El programa funciona perfectamente montado sobre un protoboard.
Si no funciona en tu tarjeta, verifica que la resistencia del pin RB0 no sea Pull-Down.
Nota que en el programa se están usando las resistencias Pull-Up internas del puerto B.

Suerte.


----------



## FOFO (Dic 17, 2013)

Hola;  gracias ya pude hacer que funcionara pero no sé si me puedas ayudar con una explicación.
Lo que pasa es que mande un correo al proveedor que me las vendio, y me mando estos datos.



> Con esta versión de firmware podrás reactivar tu entrenador, aunque no tendrás disponible la versión del programador.
> 
> Para los códigos de aplicación de usuario deberás re ubicar los vectores de reset e interrupción a las direcciones que se muestran a continuación, de lo contrario no funcionarán tus programas:
> 
> ...


Entonces lo que hice fue un copy paste de esto al programa, claro que borré el # use delay 20 mhz que habías puesto y con esto funcionó.

__Tareas propuestas__:
A) Responde según el fragmento seleccionado:
(i) ¿Qué resistencias internas del puerto B se están usando en el programa?
(ii) ¿A quién le mandó FOFO un correo?
(iii) ¿Qué línea borró FOFO antes de que el programa funcionara?
B) Reproduce sin cambios la parte del fragmento seleccionado que va desde "## FOFO (Dic" hasta "mando estos datos.".

__Datos almacenados__:
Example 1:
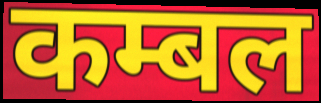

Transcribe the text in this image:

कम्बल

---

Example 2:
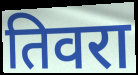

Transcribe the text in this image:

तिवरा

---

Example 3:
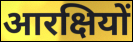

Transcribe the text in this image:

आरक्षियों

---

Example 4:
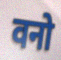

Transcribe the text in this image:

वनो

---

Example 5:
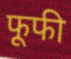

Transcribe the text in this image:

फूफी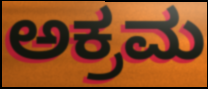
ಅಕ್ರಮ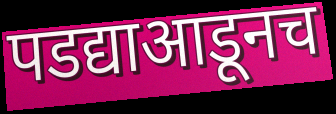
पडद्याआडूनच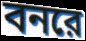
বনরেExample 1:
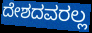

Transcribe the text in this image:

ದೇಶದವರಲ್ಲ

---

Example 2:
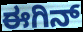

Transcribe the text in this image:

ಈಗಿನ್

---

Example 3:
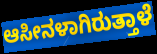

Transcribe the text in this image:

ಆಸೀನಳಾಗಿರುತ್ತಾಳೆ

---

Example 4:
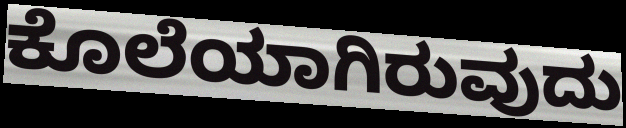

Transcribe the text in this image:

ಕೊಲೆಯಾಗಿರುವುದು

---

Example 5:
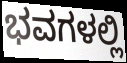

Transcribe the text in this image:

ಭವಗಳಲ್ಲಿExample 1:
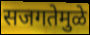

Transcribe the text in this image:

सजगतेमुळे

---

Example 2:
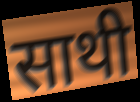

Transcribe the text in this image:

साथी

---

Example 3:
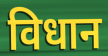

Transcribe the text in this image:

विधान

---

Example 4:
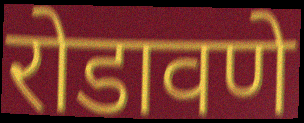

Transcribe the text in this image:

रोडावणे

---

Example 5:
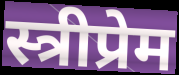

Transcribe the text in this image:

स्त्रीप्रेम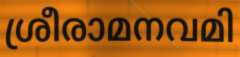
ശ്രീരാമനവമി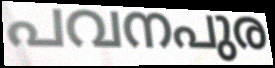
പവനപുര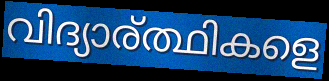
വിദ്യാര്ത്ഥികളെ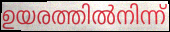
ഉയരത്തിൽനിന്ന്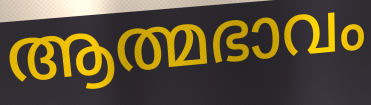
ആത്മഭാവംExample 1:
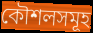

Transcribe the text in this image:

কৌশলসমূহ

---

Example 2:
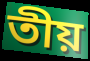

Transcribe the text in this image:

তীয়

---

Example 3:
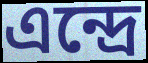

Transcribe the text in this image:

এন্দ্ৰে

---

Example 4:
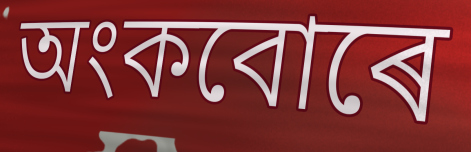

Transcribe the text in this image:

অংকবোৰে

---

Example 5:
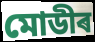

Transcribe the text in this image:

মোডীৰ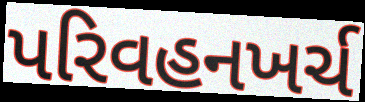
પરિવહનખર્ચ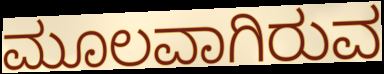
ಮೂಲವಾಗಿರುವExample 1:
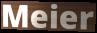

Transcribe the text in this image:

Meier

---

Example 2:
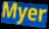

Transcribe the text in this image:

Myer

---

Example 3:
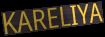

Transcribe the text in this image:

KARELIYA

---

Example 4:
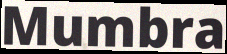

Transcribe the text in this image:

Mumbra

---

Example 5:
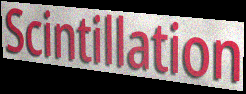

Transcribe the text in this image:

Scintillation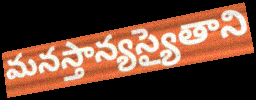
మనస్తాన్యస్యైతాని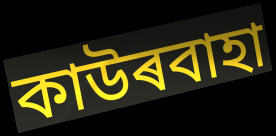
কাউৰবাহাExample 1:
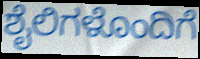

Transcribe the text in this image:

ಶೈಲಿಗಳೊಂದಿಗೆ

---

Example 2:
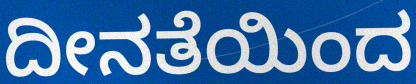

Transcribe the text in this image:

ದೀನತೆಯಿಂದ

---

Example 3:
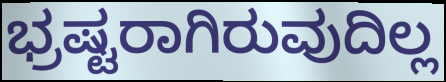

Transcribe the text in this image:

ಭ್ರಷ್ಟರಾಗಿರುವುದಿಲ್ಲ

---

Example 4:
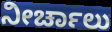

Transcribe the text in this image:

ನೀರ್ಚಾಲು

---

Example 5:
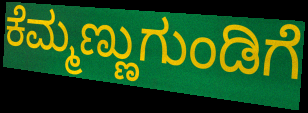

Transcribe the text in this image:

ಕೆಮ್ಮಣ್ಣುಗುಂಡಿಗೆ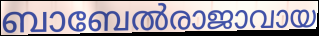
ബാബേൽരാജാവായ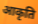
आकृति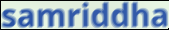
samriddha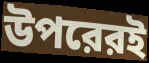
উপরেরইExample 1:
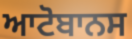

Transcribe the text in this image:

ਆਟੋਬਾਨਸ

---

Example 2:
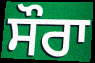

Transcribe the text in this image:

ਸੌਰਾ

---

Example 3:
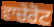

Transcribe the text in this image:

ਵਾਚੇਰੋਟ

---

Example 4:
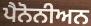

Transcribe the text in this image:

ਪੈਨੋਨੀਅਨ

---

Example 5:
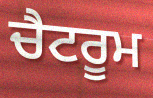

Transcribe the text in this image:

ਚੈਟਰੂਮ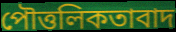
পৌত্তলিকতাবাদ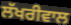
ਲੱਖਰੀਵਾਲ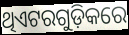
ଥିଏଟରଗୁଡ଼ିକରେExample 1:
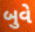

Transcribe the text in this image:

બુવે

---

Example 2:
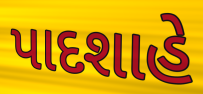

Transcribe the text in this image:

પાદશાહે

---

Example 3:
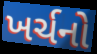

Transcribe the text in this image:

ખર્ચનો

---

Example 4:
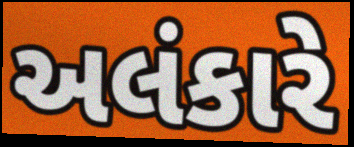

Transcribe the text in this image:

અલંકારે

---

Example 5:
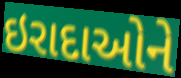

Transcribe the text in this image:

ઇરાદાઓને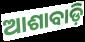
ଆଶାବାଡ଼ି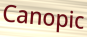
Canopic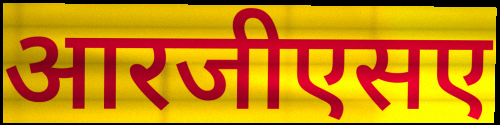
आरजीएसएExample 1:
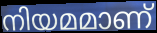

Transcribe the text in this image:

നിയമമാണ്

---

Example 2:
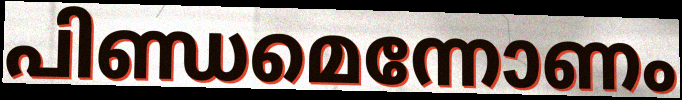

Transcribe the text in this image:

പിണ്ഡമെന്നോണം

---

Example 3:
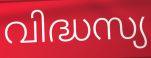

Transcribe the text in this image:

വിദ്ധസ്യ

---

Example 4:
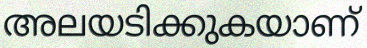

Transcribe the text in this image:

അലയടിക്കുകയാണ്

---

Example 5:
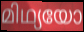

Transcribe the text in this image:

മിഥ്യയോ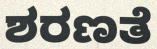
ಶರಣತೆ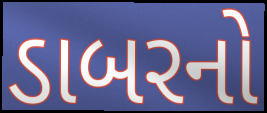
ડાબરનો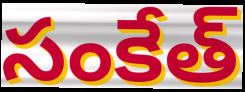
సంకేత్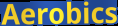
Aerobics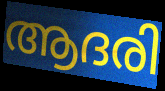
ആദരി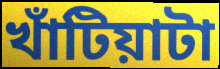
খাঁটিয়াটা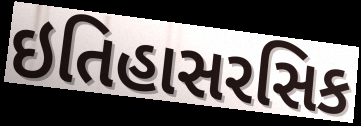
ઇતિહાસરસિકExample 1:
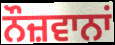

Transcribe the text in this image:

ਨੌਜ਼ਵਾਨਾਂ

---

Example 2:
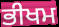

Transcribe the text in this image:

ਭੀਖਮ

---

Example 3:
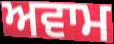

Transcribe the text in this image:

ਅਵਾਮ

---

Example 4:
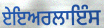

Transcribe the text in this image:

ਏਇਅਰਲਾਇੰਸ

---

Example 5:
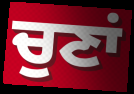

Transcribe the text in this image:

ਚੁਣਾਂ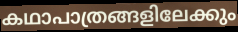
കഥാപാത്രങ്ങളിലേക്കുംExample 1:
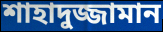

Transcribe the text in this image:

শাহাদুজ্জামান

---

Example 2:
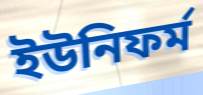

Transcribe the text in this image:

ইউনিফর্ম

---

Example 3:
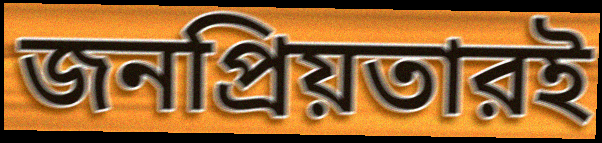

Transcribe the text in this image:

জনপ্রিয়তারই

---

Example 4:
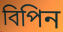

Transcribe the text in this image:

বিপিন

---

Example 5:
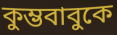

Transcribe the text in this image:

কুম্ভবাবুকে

__Resultados esperados__:
A)
(i) Las resistencias Pull-Up internas.
(ii) Al proveedor que se las vendió.
(iii) La línea "# use delay 20 mhz".

B)
## FOFO (Dic 17, 2013)

Hola;  gracias ya pude hacer que funcionara pero no sé si me puedas ayudar con una explicación.
Lo que pasa es que mande un correo al proveedor que me las vendio, y me mando estos datos.